"The partnership of Barbie and SI Swimsuit has nothing to do with empowering choices for girls no matter how the executives spin it."
A controversial marketing campaign
Advertisers have long used
women’s bodies to make a buck, and every so often a controversial advertising
campaign, like the marketing of the Barbie doll as a Sports Illustrated
Swimsuit supermodel, creates a stir in the marketplace.
Coinciding with the 50th
anniversary issue of the magazine’s swimsuit edition, Mattel released a limited
edition SI Swimsuit Barbie. Barbie sports a contemporary version of the doll’s
original 1959 black and white swimsuit, fashionably accessorized with strappy
black high-heeled sandals, jewelry and sunglasses.
The magazine includes a four
page-advertising feature of the doll, and features Barbie as an SI Swimsuit
supermodel on 1,000 cover wraps with the headline “the doll that started it
all”.
The Barbie debate
This latest rebranding of Barbie
has reignited the debate about the appropriateness of the doll. Some say the doll’s proportions give
girls an unrealistic idea of beauty that is harmful to their self-esteem, and
as evidence, they point to the number of mutilated Barbie dolls on tables at
garage sales. Others argue that Barbie represents choices for women. Mattel describes Barbie, who apparently
has had about 150 careers including a run at the presidency of the United
States, as “unapologetic” about her career as a SI Swimsuit supermodel.
A blast from the past - my "swimsuit Barbie" |
I am neither a Barbie doll
detractor nor apologist. Like most
girls growing up in the 1960’s, I had a Barbie. The only thing I ever learned from Barbie was how to mix and
match outfits and accessorize them.
I never confused Barbie with reality. I was quite sure she came from an
impossibly rich family while everyone I knew worked hard for a living. No one I
knew even remotely resembled her physically, let alone possessed her extensive
and glamorous wardrobe. Nor did
Barbie have a negative affect on my self-image. I never felt inadequate because
I had no hope of looking like her, and once I outgrew her, I never gave Barbie
a second thought.

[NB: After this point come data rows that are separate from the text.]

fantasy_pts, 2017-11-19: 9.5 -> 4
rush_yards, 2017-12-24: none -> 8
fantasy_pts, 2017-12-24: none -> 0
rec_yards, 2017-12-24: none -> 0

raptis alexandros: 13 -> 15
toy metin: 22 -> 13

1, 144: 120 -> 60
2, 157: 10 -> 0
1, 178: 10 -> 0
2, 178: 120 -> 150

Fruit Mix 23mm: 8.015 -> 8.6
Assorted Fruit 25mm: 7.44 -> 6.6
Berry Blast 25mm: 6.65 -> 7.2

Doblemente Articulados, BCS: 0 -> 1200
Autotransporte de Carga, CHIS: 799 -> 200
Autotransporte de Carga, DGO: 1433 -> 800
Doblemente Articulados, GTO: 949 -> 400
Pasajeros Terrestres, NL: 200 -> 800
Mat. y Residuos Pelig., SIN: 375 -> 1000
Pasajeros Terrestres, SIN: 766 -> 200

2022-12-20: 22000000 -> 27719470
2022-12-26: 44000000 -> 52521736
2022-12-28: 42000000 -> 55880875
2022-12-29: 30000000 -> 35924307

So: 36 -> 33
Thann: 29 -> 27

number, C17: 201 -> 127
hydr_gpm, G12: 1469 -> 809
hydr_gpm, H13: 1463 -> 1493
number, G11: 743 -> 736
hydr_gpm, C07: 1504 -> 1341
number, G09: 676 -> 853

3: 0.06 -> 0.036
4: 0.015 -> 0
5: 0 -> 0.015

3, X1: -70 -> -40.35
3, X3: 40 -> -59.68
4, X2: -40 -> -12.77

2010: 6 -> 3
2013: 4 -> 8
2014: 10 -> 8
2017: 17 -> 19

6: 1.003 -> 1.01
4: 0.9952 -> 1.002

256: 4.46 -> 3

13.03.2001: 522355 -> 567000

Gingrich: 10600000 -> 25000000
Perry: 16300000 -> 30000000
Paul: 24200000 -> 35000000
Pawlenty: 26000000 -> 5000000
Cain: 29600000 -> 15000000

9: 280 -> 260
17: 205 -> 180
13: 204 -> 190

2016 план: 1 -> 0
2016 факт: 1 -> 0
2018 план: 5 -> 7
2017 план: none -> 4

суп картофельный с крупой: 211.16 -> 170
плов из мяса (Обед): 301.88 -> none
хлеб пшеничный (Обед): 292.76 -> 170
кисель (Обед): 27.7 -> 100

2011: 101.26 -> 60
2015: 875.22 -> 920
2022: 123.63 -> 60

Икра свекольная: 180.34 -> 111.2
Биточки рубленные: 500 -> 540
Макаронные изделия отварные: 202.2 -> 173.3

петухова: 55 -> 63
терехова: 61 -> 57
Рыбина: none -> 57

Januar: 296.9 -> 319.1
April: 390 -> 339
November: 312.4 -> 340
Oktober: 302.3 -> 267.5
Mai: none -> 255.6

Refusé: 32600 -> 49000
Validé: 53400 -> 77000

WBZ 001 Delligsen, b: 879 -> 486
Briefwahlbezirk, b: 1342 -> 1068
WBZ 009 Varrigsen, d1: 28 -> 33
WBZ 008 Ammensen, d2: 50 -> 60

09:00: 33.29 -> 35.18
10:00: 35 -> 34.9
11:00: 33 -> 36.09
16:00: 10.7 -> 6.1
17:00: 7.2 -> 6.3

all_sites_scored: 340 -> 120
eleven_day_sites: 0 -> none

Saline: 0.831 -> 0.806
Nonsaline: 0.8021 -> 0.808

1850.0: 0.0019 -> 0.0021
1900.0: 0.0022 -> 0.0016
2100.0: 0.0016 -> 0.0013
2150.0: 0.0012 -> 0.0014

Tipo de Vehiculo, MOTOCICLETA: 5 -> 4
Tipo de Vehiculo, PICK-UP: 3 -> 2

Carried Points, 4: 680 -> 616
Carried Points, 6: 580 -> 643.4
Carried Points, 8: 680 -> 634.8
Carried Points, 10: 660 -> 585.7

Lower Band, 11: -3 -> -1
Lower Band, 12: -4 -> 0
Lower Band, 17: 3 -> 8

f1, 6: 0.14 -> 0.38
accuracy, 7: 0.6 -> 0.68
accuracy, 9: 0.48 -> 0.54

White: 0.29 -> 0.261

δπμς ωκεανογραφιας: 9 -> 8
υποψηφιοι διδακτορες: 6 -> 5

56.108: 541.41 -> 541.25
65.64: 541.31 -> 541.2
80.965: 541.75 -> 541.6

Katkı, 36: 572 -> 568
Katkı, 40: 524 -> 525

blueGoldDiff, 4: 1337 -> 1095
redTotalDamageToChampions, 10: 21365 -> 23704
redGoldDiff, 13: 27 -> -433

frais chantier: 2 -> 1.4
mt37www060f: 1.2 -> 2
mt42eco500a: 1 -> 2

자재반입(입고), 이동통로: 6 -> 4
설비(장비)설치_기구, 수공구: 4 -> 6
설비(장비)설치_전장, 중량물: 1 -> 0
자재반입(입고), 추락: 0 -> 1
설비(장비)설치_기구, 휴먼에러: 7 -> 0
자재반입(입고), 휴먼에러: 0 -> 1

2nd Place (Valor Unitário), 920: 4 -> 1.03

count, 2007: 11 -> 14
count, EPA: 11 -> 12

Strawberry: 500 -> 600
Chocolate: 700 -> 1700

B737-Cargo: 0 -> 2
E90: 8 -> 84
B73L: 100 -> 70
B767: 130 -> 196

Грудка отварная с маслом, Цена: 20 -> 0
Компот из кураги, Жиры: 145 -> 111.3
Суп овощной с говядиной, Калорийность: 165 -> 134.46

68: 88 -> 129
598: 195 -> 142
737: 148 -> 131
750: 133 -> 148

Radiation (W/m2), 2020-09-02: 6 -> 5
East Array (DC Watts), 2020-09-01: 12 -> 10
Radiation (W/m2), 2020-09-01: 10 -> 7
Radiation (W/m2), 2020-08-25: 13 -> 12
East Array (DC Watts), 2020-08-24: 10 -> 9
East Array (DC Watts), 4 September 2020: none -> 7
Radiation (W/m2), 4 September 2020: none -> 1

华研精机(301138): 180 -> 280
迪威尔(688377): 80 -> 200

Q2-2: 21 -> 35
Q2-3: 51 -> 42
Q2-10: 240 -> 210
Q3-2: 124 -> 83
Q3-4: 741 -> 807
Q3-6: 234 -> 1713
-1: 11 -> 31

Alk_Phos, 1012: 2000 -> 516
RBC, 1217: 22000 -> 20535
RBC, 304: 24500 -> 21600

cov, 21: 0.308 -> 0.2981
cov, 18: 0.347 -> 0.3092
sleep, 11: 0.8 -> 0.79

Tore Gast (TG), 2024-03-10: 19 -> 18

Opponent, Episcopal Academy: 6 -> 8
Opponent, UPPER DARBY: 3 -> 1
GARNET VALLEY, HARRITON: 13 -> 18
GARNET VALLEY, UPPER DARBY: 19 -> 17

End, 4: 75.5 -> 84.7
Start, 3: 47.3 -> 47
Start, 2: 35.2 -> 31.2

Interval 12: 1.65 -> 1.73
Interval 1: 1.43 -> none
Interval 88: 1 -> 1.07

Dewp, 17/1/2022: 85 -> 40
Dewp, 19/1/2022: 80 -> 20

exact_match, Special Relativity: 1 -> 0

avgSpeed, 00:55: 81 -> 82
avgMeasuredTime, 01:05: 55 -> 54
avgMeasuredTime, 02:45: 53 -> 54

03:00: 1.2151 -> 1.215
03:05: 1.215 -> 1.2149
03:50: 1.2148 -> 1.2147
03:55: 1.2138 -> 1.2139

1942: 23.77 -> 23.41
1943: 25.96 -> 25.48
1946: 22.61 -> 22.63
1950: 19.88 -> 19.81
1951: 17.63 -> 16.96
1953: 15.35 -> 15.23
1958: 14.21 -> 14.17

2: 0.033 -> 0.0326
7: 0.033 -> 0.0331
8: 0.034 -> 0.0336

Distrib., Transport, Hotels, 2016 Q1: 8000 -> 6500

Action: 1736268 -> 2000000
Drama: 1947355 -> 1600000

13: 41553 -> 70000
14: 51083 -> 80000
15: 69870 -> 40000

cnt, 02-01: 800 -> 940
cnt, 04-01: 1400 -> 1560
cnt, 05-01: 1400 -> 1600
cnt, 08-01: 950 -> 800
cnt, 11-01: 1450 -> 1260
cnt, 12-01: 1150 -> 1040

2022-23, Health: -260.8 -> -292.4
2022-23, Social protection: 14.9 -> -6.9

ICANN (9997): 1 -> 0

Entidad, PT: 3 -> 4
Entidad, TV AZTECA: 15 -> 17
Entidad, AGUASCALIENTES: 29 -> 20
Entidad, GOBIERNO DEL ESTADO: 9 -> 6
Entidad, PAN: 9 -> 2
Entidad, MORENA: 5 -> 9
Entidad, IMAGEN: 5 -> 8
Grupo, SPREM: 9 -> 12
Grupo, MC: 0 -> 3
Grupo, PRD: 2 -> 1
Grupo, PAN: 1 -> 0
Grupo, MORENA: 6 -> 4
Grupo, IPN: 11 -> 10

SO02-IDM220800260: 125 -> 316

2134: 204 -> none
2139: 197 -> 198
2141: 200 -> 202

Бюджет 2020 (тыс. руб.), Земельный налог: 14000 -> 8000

She was not a major factor in my emotional development.
But then, the technology to
bombard my impressionable young psyche with sexual images and messages did not
exist. I grew up in the age of black and white television, watching wholesome
shows like Leave it to Beaver and The Brady Bunch. We had party line
telephones, not smart phones. There was no such thing as social media where today’s
marketing gurus have Barbie blogging and tweeting her “#unapolgetic” message
that it is okay to be a model and wear a bikini.
Of course it is okay; girls can
and do model swimsuits - for catalogues like Sears, and other department stores
that sell kids clothes. They
should not be posing in swimsuits for a sexy issue of a magazine for men, and those
women who are old enough to do so are not playing with Barbie dolls, following
her blog, or tuning into her tweets.
The messaging says something quite different
The marketing of this Barbie, and
not the look of the doll itself, bothers me. The marketing conveys and reinforces the idea that women are sex symbols. Playing to both the imagination
of children and adults, the marketing campaign links a little girl’s doll to a
magazine for middle-aged men devoted to provocative photos of scantily clad
women.
Company executives want us to
think that Barbie’s association with successful SI swimsuit alumni celebrates
women’s accomplishments as entrepreneurs, but in proclaiming Barbie as “the
doll that started it all”, the messaging says something quite different; women
are dolls, and in this case, dolls are playthings for men. It is a poor, if not
disturbing, message for everyone.
The partnership of Barbie and SI
Swimsuit has nothing to do with empowering choices for girls no matter how the
executives spin it. It is, unapologetically, about making a profit for
companies. And while there are those who think the campaign is clever and
witty, in my view, it is unprincipled and sad.